- Problem details -
Retype the passage in the podcast transcript below from "Hello everybody, welcome" up to and including "in personal interactions.", keeping every word and punctuation mark unchanged.

- Given text -
Hello everybody, welcome to episode 225 of Optimal Living Advice, the podcast where we take any questions you might have about the many struggles of life and get them answered for you here on the show. Today's question is on how to be less blunt when giving constrictive criticism in personal interactions.
I’m your host, certified life coach Greg Audino reminding you before we begin that if you have a question you would like help with on the show, we welcome you to email it to us at advice AT oldpodcast.com
And for today’s episode, folks, we’re going to have a chance to look at a great question from a listener who is, well, that guy who gives the really blunt criticism. We all know one. Sometimes we love them, sometimes not. Well this listener is on a journey of growth and is really trying to be open to the criticism he’s gotten from others about his own criticism. So he’s here looking for a way to maybe soften his approach when giving others direction, but I think it’ll be important for him to not focus on changing too too much. Let’s see why and hear what he has to say…
QUESTION: “As someone who has recently started going through a personal growth and mindfulness journey, I am actively looking to better myself and will continue to do so as I progress in life. I would consider myself a fairly blunt person and find it difficult to give constructive criticism in a way that will not be taken offensively. I do care and mean well when I give criticism but I have been told I am not approaching it properly. This is mostly in regards to relationships with a significant other but can be expanded to all personal interactions with family and friends. Any advice or direction to an earlier episode will be greatly appreciated!”
Blunt Criticism and Communication Skills
All right, very good question, asker, thanks a lot for sending this one in! We do talk a lot about communication here, but giving criticism specifically is something I’m not sure we’ve touched on. Obviously it’s a very touchy part of communication too, so it’s nice to have an opportunity to talk about this, help you out and hopefully help out many others.
I first want to offer a brief note about the journey of self-growth you mention being on and what part of it I think is really important to keep in mind in conjunction with giving blunt criticism.

- Dataset content -
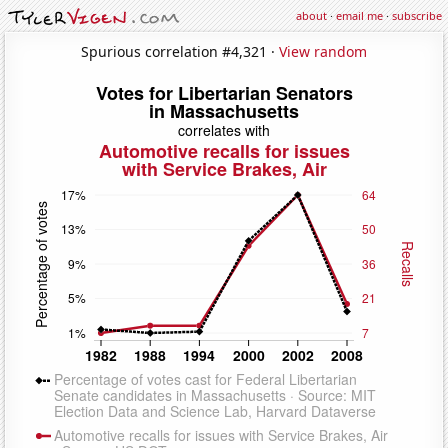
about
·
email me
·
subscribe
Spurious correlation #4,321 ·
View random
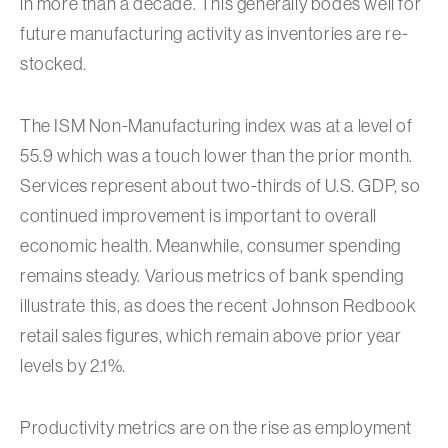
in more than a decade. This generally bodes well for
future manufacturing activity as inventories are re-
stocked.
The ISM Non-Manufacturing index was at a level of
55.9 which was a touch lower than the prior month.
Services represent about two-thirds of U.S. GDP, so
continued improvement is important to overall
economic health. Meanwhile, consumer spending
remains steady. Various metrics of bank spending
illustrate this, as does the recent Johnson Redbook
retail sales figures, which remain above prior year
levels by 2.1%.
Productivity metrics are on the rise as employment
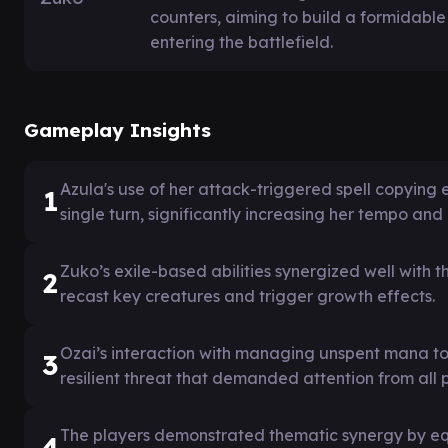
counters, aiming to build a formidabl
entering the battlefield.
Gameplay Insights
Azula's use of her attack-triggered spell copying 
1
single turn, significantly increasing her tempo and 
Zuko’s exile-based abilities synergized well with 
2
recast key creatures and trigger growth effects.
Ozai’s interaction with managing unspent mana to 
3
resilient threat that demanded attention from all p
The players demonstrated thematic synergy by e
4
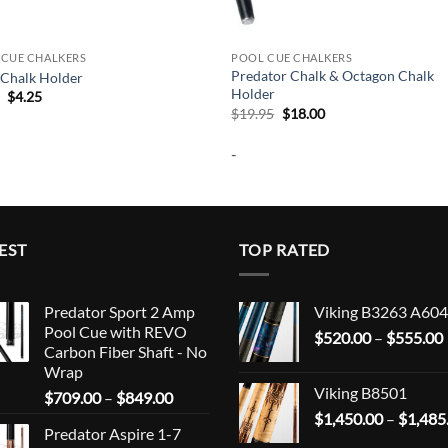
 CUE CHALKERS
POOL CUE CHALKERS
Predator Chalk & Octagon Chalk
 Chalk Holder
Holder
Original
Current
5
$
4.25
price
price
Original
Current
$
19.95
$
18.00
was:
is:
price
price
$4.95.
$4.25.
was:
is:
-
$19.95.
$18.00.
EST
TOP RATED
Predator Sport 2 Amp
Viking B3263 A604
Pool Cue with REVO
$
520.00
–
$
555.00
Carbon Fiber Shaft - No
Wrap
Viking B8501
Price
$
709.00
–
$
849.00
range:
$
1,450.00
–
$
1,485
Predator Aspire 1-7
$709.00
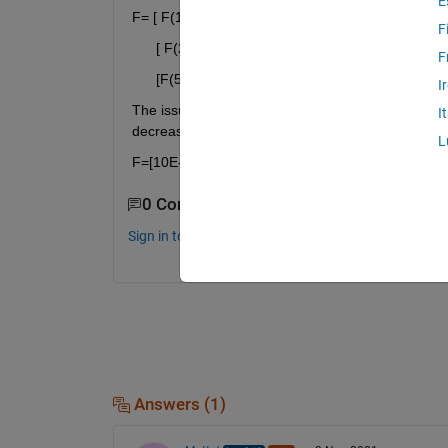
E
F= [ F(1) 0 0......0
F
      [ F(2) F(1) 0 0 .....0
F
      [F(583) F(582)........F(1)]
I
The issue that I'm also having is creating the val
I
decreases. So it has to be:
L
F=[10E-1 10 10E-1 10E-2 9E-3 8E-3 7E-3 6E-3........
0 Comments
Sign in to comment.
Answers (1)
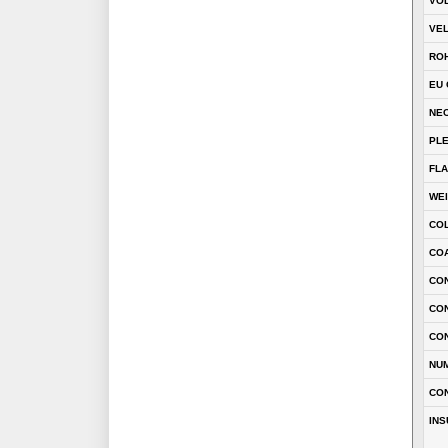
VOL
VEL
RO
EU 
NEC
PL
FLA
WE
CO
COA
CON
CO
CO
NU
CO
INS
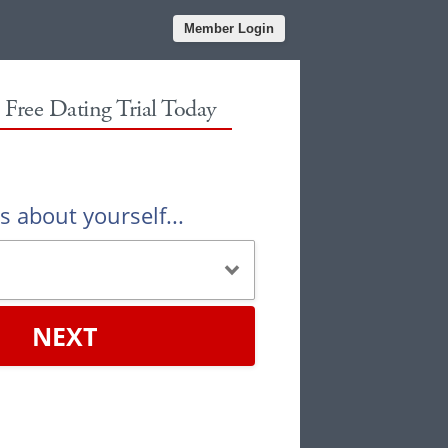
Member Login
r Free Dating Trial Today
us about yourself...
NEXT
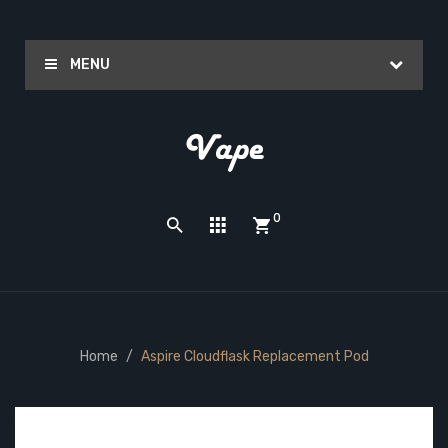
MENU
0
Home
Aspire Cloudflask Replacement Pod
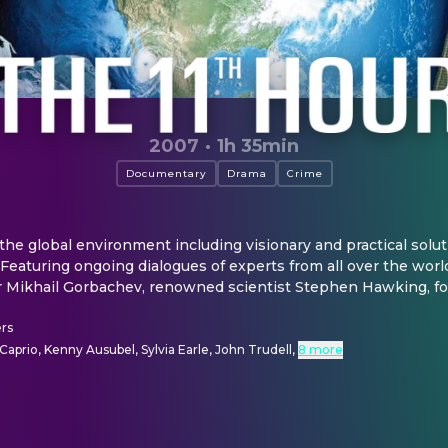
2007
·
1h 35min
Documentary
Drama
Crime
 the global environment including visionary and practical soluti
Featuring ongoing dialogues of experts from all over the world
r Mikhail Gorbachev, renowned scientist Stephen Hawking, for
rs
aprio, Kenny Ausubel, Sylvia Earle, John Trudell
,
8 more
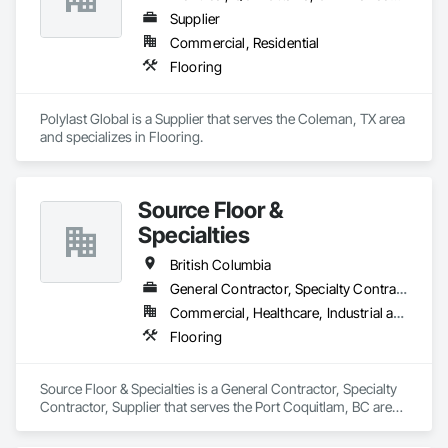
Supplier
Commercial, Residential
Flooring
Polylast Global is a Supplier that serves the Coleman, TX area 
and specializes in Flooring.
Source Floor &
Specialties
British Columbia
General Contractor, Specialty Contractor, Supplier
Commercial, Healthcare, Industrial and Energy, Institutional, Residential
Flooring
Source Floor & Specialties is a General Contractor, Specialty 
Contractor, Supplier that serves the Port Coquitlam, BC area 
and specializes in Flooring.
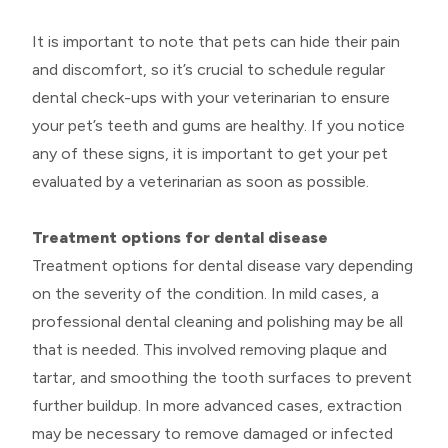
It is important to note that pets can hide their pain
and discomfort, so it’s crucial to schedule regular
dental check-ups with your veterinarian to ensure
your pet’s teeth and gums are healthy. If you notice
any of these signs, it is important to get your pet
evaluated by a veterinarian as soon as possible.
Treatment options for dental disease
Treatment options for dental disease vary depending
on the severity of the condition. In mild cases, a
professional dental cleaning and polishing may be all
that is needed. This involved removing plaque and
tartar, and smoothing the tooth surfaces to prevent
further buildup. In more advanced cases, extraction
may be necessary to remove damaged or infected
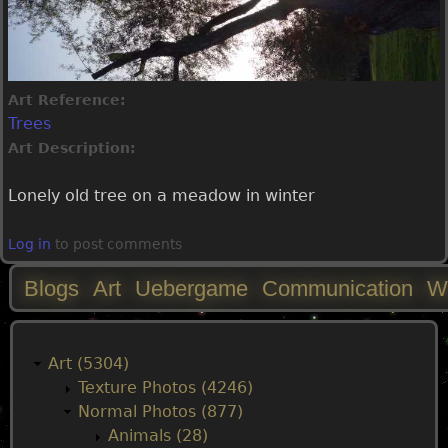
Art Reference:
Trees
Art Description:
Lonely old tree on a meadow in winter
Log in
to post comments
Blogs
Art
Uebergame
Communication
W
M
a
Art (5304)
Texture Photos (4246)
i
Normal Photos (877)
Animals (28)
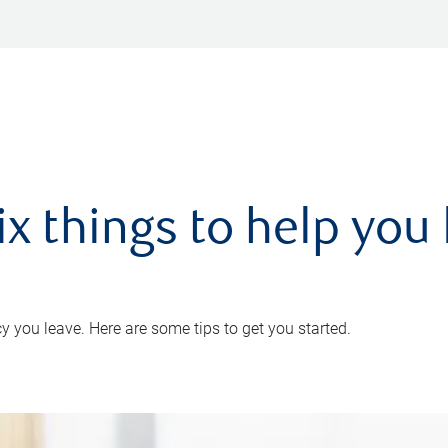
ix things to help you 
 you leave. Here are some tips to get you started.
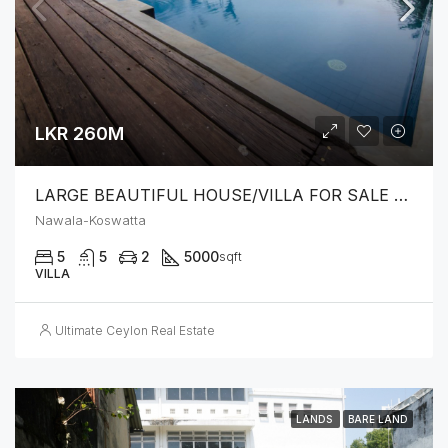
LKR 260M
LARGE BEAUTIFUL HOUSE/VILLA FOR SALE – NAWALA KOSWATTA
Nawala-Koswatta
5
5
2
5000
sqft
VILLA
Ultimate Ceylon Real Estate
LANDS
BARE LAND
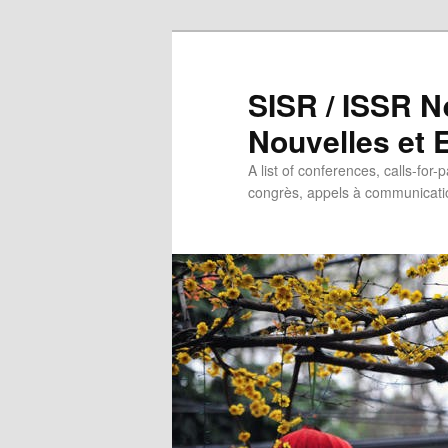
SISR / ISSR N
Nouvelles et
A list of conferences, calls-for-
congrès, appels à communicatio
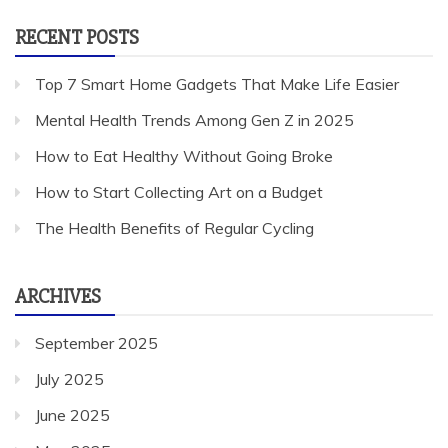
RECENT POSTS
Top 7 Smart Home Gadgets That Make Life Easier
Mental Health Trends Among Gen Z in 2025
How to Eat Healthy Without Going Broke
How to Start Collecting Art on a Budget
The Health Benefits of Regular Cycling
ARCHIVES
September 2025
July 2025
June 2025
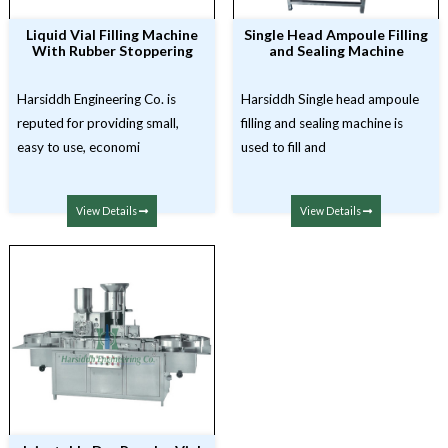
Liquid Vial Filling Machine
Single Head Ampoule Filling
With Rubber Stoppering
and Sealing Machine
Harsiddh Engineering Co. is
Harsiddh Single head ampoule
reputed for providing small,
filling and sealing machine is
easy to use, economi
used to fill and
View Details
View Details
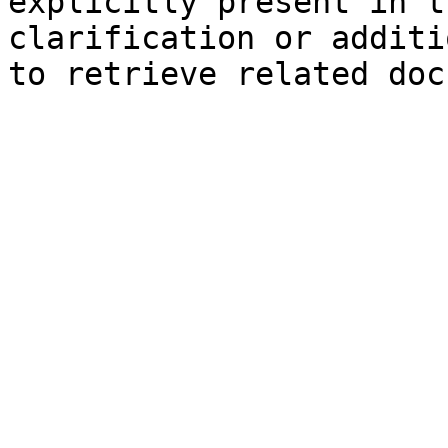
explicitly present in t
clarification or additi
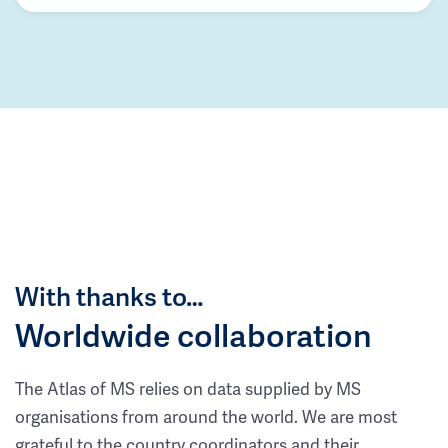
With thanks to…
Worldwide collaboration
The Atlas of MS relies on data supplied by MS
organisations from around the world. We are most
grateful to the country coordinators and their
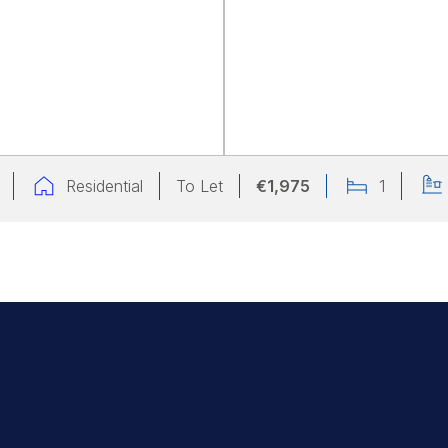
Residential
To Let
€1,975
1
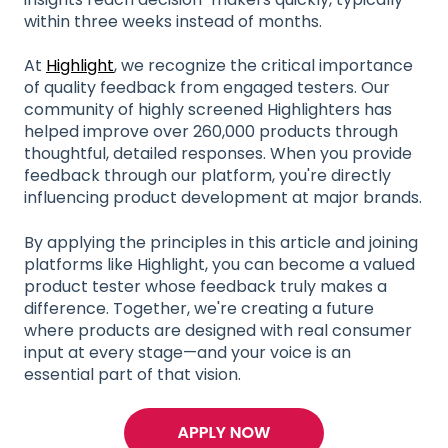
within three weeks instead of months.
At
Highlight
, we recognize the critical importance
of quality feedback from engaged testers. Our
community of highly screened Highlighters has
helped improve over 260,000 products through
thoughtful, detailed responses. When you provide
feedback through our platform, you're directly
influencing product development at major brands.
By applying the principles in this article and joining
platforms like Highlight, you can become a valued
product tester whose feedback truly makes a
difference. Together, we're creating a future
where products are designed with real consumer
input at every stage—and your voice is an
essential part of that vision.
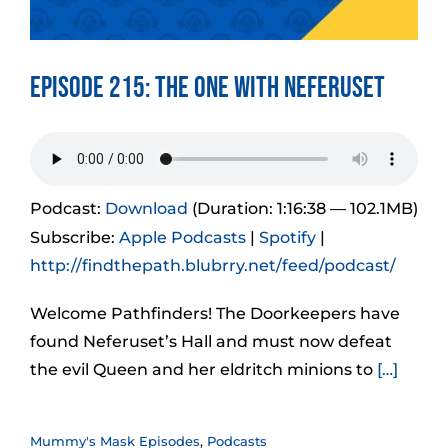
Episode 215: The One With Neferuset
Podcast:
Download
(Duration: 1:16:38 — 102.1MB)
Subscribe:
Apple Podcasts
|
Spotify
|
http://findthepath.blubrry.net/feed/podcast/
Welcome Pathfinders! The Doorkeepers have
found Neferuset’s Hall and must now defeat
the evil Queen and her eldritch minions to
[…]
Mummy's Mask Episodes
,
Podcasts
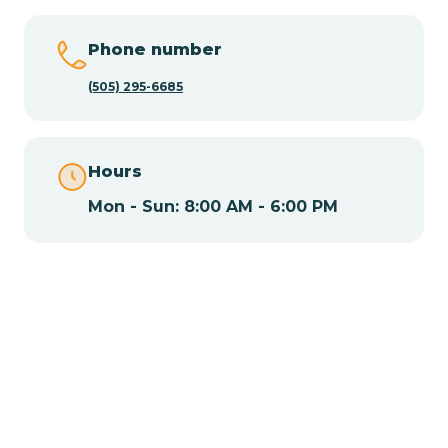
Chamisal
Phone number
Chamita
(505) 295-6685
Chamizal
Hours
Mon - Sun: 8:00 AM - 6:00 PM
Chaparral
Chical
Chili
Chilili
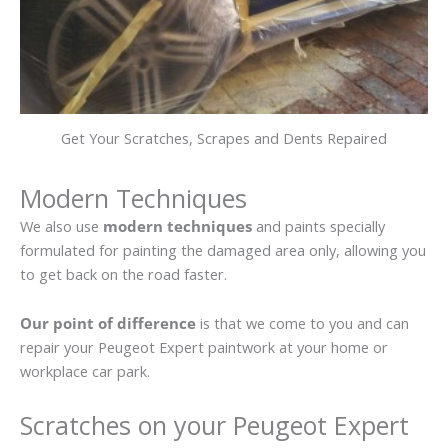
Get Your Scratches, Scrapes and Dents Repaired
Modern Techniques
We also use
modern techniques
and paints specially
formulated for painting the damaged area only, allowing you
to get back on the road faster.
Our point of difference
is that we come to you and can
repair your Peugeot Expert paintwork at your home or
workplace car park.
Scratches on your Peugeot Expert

- Answer -
Hello everybody, welcome to episode 225 of Optimal Living Advice, the podcast where we take any questions you might have about the many struggles of life and get them answered for you here on the show. Today's question is on how to be less blunt when giving constrictive criticism in personal interactions.